Singapore’s new and iconic sports hub has been designed as a destination that the public can enjoy every day of the week.
19 June, 2014
Last year, the Singapore Sports Hub beat six other projects from around the world to take home the Future Projects Award (Leisure-led Development category) at the World Architecture Festival, which doubtlessly heightened the anticipation that had been growing since the $1.33-billion-dollar development’s free spanning dome structure – the world’s largest at 312 metres – started taking shape.
While the Singapore Sports Hub officially opens in 2015, various programmes have already taken off at the new National Stadium.
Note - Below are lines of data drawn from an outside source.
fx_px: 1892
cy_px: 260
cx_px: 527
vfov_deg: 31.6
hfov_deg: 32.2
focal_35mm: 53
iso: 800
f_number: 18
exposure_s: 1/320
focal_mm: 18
For Arup and DP Architects, the master plan became one of the key challenges of the ambitious project, with the teams having to figure out a way to fit in numerous and diverse facilities into a relatively compact 35 hectares of land. The sports hub comprises an aquatic centre, a multi-purpose sports hall, and the iconic dome-shaped national stadium. In addition, it incorporates commercial, civic and community facilities – all designed to ensure that the site continues to draw in visitor traffic and remains a vibrant space even during the off-peak sporting season. Some of these include a skate park, fitness corners, a 41,000sqm mall with an integrated leisure waterpark and offices. There’s even a sports museum and a library.
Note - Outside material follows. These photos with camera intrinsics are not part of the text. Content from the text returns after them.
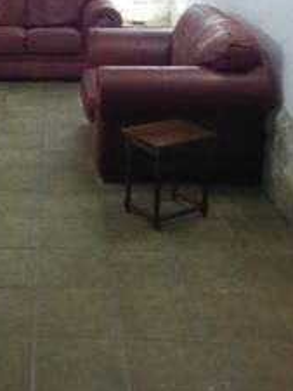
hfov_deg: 24.1
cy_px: 54
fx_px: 665
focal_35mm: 59
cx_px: 22
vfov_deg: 31.4
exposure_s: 1/20
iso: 800
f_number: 3.3
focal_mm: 4.3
The project’s pièce de résistance is the 55,000-seat National Stadium. The stadium’s ultra-thin dome of steel, which spans over 310 metres, is the largest of its kind in the world. It’s also retractable, allowing sporting events to be held any time of the year.
But while it’s meant to consume less energy than a fully enclosed stadium, the island’s humid climate has been taken into account with an energy-efficient cooling system delivering air at a cool 23 deg C to each seat through an air-handling unit; solar panels have also been installed on the roof and will generate enough energy to offset the cooling system.
Aecom, the hub’s landscapers, have put all measures in place to ensure that the development will not be all glinting steel and concrete. The site will have 200,000 shrubs and 1,300 trees. Additionally, existing, mature trees from around the site have been retained and incorporated into the new development. The Stadium Riverside Walk also integrates with the island-wide park connector system, while the stadium itself features sky terraces with planting and vertical greenery to the edge of internal concourse areas.
As a national sports hub, it would appear the project is making the effort to resonate with Singapore’s identity as a Garden City, even as it secures its position as a new iconic landmark in the country.